La femme en uniforme strict tendance Brigite Nielsen me tend mon passeport. Son seul sourire sera esquissé par un « meilleur vœux » de circonstance. Comme si de rien n’était, je venais de mettre les pieds en Russie, ironiquement pour la toute première fois, alors que depuis des semaines, une gymnastique involontaire de l’esprit me renvoie les images d’une précédente venue. L’air y était encore communiste et mes parents redoutaient, à raison, d’être suivis par le KGB, v to vremia comme on dit. La neige tombait alors tellement qu’on n’y voyait plus rien tandis que le sol se transformait en soupe grisâtre. Un cousin m’enfonçait une chapka sur mon crâne de mouflet comme pour me souhaiter la bienvenue. Puis nous nous étions enfournés dans le dense brouillard de Moscou, un des derniers de l’Union soviétique. Flashforward de 20 ans. Le froid s’est fait plus léger sur une barbe naissante, celle d’un ruskof qui a le sentiment de revenir jouer à domicile. Un petit regard aux alentours pour voir ces gueules typiques qu’on ne voit qu’ici, de ses femmes surmaquillés et sapés pour sortir d’un boeing comme pour sortir de boite de nuit. Un ami nous surprend, il est passé par là, comme ça pour dire bonjour, sans prévenir. Je fais ensuite connaissance avec notre hôte, W. Aux alentours, de la neige, mais surtout de la boue, partout, qu’il faut affronter pour rejoindre la voiture. Le parking… On est loin des guimbardes Lada à réchauffer en l’aspergeant d’eau bouillante, ratiffiant ainsi l’acquis sociétal qui fait que la voiture est un signe extérieur de richesse fiable. Quelques dizaines de minutes plus tard, nous sommes dans sa maison, comme une grande datcha. Le portail s’ouvre et une maisonnette s’illumine.


	

« Eta menty » me glisse W, un mot d’argot que j’ignorais pour désigner les keufs. Ceux-là se relayent pour assurer la garde de la baraque avec des molosses pas très commodes. La maison est une espèce de chalet avec une tour, dans un improbable style mélangeant baroque et art nouveau. De l’inédit total pour qui s’intéresse aux styles architecturaux à l’élaboration «over the top ».

Visite de l’énorme salon convivial « à la russe », différentes chambres d’invités et une cave renfermant une salle de danse et une autre de karaoké pour soirée alcoolisée, sans parler des multiples pièces souterraine, façon Don Diego de la Vega on ice, dans un touchant soucis de tradition. Il y a aussi sans doute une piscine, mais elle devait être en réparation. Les invités arrivent petit à petit, et le salon est envahi peu à peu par 6 petites filles en bas age dont des triplés.

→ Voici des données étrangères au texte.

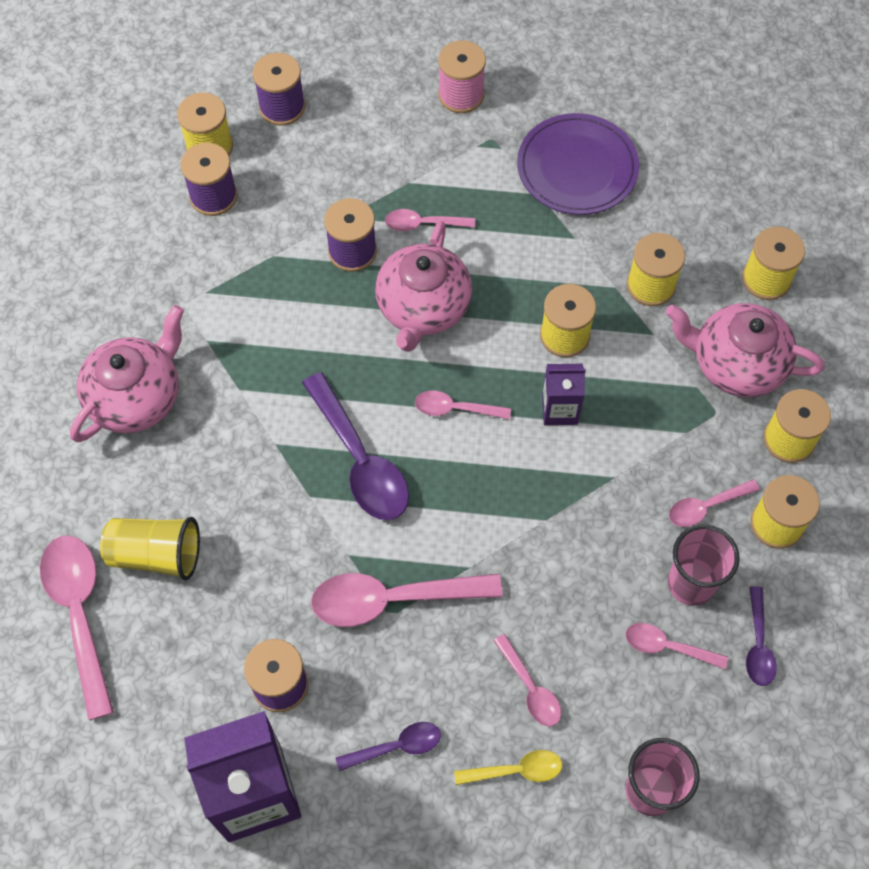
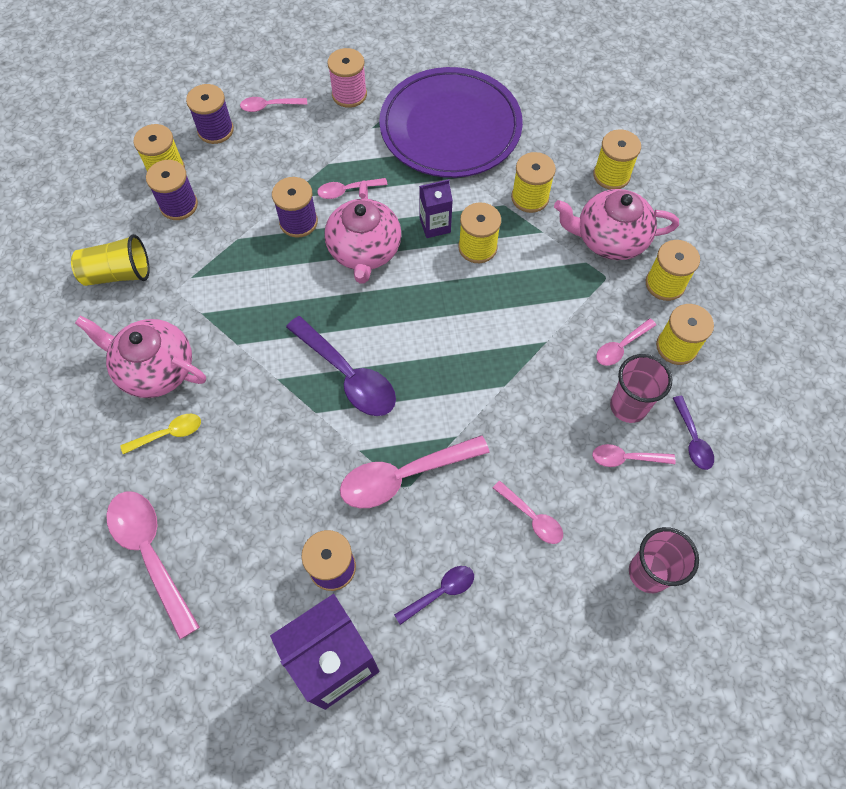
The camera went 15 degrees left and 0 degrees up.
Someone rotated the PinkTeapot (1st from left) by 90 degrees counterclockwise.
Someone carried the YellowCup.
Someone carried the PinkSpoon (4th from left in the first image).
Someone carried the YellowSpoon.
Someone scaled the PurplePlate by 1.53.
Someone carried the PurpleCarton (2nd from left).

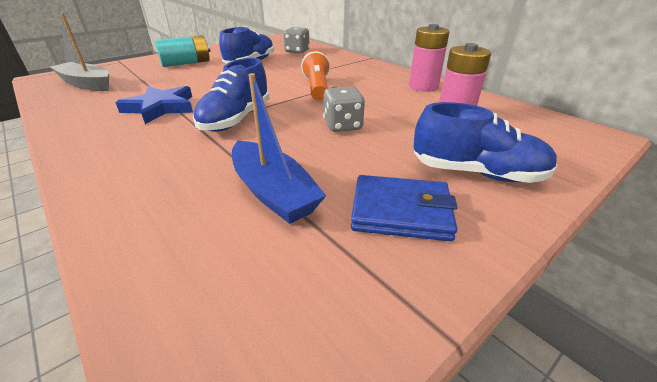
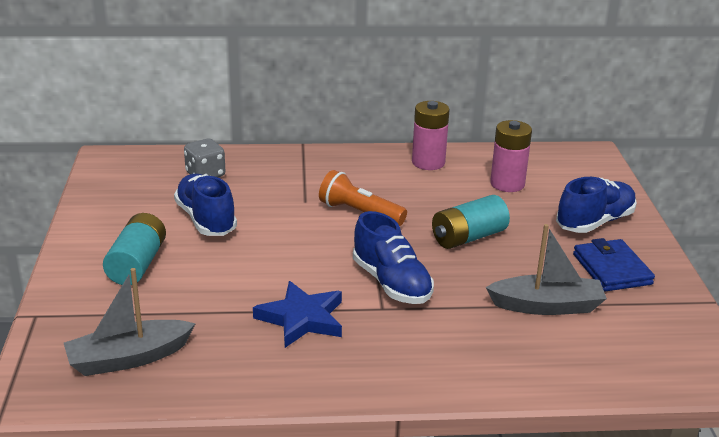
The camera went 55 degrees left and 5 degrees down.
Someone repainted the BlueBoat, which became the GreyBoat (2nd from left).
Someone swapped the GreyDice (2nd from left) for the TurquoiseBattery (2nd from left).
Someone rotated the BlueWallet by 60 degrees counterclockwise.

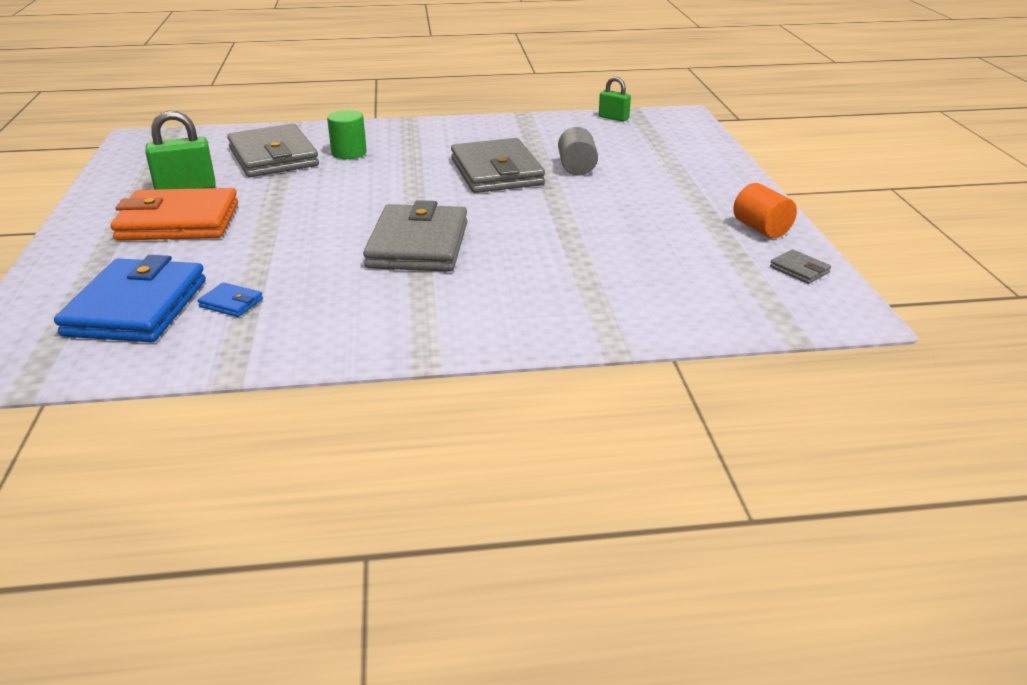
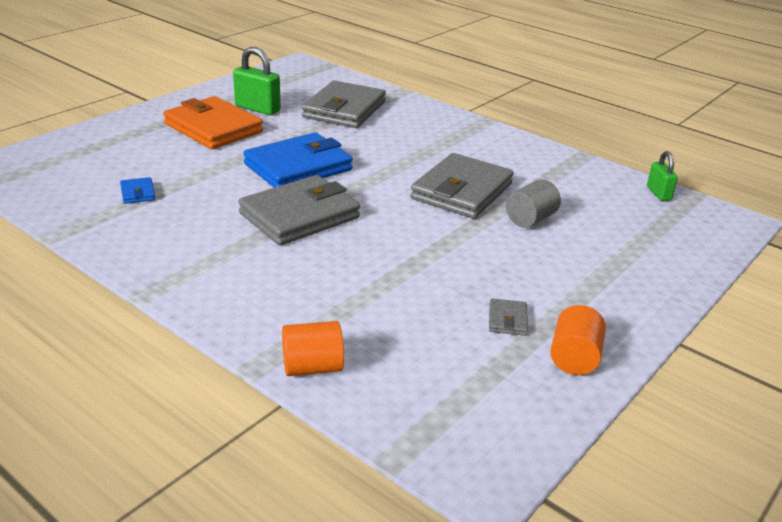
The camera went 45 degrees right and 0 degrees up.
Someone carried the BlueWallet (1st from left in the first image).
Someone took away the GreenCylinder.
Someone carried the GreyWallet (4th from left).
Someone put down the OrangeCylinder (1st from left).

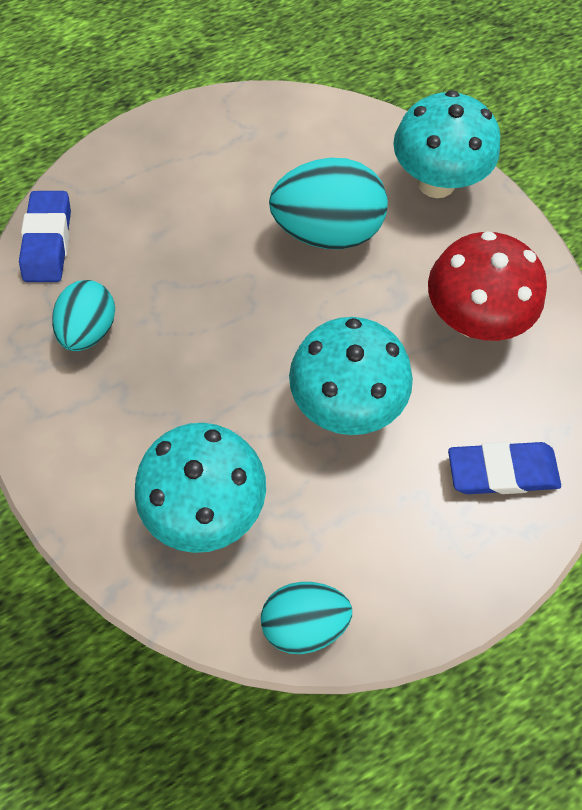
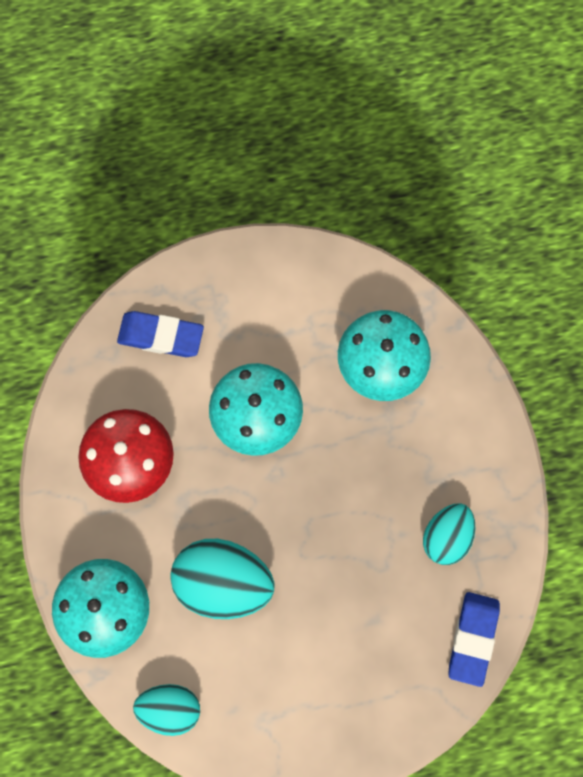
The camera went 165 degrees left and 10 degrees up.
Someone carried the TurquoiseEgg (2nd from left in the first image).

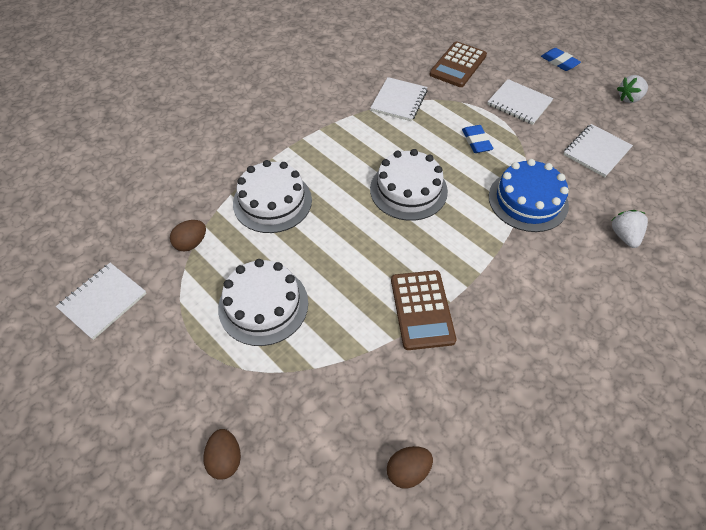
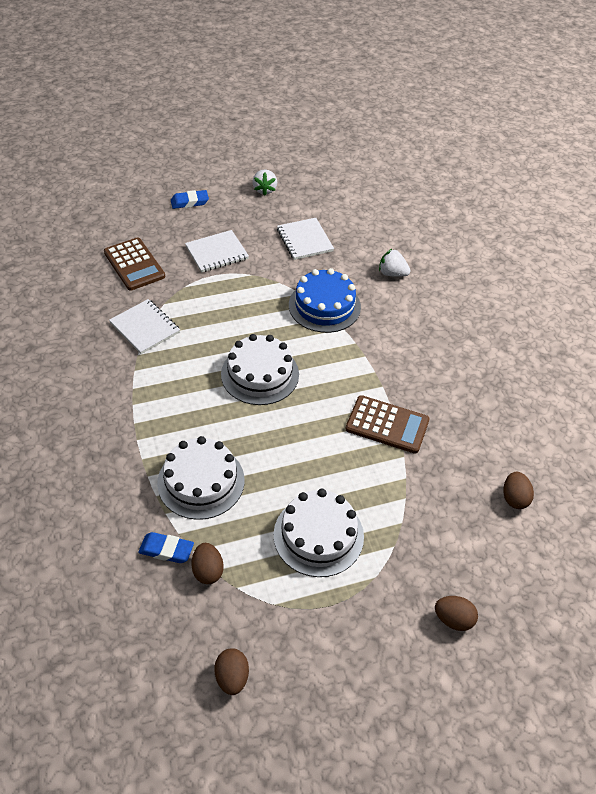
The camera went 65 degrees left and 5 degrees down.
Someone swapped the WhiteNotebook (1st from left) for the BrownEgg (2nd from left).
Someone carried the BlueEraser (1st from left).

Le chromosome Y aurait-il disparu en douce ?

Le repas aux couleurs locales commence, sans retenue et dans une bonne humeur communicative. Idée de famous quote à placer un jour, « la Cuisine russe, c’est celle des jours de fêtes et de tous les jours ». Détail intéressant, je suis le plus jeune des hommes alors que les femmes invitées sont toutes plus jeunes. Elles ont cette chaleur que n’ont généralement pas les femmes occidentales, qui mettent des barrières de distance.

C’est ce même soir que je comprends que mon organisme slave a une résistance à l’alcool à géométrie variable, 5-6 verres de vodka, alors qu’un verre en compagnie de mon grand père m’assomme déjà passablement. L’alcool festif russe doublé d’une certaine technique de boisson longtemps étudiée permet d’enchaîner virilement les verres. La soirée se termine par un feu d’artifice privé ‘achement impressionnant et qui rendrait jaloux Nice et Bordeaux réunis. Ou presque. Dommage collatéral depuis l’arrivée, ma maladie chopée à Paris est passée. Quelqu’un soufflera que c’est les racines slaves, comme un rempotage en terre adéquate. Ah oui, c’était le noël orthodoxe, fêté pour la première fois, et ici.